Many thanks to Colin Snow for sharing the following photos and commenting on his Hammarlund HQ-120X restoration. I originally noticed his photos in the Extreme Shortwave Listening group on Facebook and he kindly wrote up descriptions for each image to be published here on the SWLing Post:
Hammarlund HQ-120X restoration
by Colin Snow
Purchased on eBay March, 2016. Hammarlund HQ-120X (1939 restored) and PSC/10 speaker (1939 original). The radio was frist restored by KE7RD, the collector who owned this unit for years. This was a late production version. It has 6K7’s instead of 6S7’s (good). The O/P TRANS has been replaced and an SO-239 added. It was recapped and aligned both IF + RF and works well on all bands.”
I had the cabinet repainted locally at NRI Sandblasting and Coating with a black semi-gloss crinkle powder coat paint. I cleaned the chrome part of the handles with Quick Glo and stripped and painted the two shoulders with black gloss enamel.
I had the speaker enclosure stripped and painted at the same time as the cabinet with the same black semi-gloss crinkle powder coat.
The original 1939 speaker was a 10″ Jensen. It worked, but I wanted the best possible sound. This current production model Jensen fit exactly.
White lines for the knobs were done using white out. The lines are grooved so I just gobbed it on and wiped off the excess.
I had the faceplate rescreened by Adam’s Precision Screen Printing, Inc. San Leandro, CA. They created a film positive first, then a negative screen.
It was a perfect job. The color and sheen matched original. This should last longer because it is an epoxy ink that has been baked to harden.
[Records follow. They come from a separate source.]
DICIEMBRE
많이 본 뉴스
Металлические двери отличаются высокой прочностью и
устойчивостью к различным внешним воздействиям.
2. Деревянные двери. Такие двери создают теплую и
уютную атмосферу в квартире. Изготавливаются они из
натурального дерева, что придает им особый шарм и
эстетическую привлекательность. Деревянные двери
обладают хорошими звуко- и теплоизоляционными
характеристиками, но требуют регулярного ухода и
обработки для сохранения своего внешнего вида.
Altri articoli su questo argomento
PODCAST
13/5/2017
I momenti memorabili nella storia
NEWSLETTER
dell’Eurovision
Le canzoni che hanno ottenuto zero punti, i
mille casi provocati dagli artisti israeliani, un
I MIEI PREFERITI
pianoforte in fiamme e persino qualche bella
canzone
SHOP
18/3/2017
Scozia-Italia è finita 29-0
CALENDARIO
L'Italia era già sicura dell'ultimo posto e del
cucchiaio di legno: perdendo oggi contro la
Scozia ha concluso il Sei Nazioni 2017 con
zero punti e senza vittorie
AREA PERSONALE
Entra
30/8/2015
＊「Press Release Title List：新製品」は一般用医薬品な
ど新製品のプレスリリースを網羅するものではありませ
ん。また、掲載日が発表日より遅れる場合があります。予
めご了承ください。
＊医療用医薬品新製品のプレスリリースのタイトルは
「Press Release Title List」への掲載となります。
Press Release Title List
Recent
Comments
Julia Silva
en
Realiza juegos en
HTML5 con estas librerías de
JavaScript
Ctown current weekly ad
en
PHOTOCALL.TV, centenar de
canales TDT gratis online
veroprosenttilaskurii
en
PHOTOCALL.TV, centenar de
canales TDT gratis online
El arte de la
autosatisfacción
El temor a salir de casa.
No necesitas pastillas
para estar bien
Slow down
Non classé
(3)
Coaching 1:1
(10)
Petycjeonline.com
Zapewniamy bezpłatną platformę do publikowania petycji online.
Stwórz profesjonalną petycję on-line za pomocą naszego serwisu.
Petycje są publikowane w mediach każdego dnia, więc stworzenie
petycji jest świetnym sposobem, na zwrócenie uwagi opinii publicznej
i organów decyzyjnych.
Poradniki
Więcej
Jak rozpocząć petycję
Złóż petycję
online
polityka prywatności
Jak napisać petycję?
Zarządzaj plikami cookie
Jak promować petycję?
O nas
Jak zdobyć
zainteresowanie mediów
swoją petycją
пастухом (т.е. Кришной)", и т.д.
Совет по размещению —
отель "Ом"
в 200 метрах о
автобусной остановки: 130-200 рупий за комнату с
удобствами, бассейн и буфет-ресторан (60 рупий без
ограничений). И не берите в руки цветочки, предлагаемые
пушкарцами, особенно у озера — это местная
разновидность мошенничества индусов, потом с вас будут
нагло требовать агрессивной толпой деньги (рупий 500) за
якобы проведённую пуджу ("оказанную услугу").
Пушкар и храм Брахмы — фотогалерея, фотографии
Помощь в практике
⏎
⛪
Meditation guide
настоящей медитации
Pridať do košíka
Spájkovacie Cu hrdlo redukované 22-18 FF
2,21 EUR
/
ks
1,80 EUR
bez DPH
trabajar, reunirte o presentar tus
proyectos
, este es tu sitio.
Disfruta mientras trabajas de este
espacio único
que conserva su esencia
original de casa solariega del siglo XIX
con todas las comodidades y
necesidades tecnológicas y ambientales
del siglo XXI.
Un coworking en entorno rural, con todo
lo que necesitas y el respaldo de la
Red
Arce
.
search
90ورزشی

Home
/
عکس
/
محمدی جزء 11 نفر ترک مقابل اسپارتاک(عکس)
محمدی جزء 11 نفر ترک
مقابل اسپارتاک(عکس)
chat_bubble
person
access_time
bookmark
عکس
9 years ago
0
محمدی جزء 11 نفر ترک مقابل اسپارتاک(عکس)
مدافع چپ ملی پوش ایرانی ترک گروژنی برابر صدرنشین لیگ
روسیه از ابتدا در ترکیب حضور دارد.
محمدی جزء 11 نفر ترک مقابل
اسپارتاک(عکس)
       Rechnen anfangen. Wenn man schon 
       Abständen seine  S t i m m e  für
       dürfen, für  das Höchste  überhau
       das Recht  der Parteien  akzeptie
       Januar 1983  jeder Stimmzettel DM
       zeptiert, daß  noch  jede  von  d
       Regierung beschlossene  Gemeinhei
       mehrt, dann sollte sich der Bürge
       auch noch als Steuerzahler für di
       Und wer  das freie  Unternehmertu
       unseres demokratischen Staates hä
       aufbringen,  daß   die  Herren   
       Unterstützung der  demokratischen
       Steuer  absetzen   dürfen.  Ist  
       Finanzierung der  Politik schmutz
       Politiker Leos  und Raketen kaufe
The lettering came out clean. Even though they made a 1.5X negative they still had to create artwork for the fonts. The original letters were just etched into to aluminum. It looked like it was done by hand.
Funny how words change. We now say “megahertz”, not “megacycles.”
I refurbished the dial windows myself. They were easy to strip and I used a flat black enamel spray. The S-meter glass was dirty so I disassembled it and cleaned with Quick Glo.
Still works after all that!
Its final resting place is my office and looks pretty good next to an original Tiffany’s lamp. I have a second listening post.
Colin, I can see that you spared no expense to restore this Hammarlund HQ-120X and it has paid off–an absolutely gorgeous job! I love how its “final resting place” is in a part of your office that gives it an appropriate amount of space–a place to be admired and, more importantly, enjoyed. I bet the 120 sounds simply amazing!
Thanks again for sharing these photos and your commentary, Colin!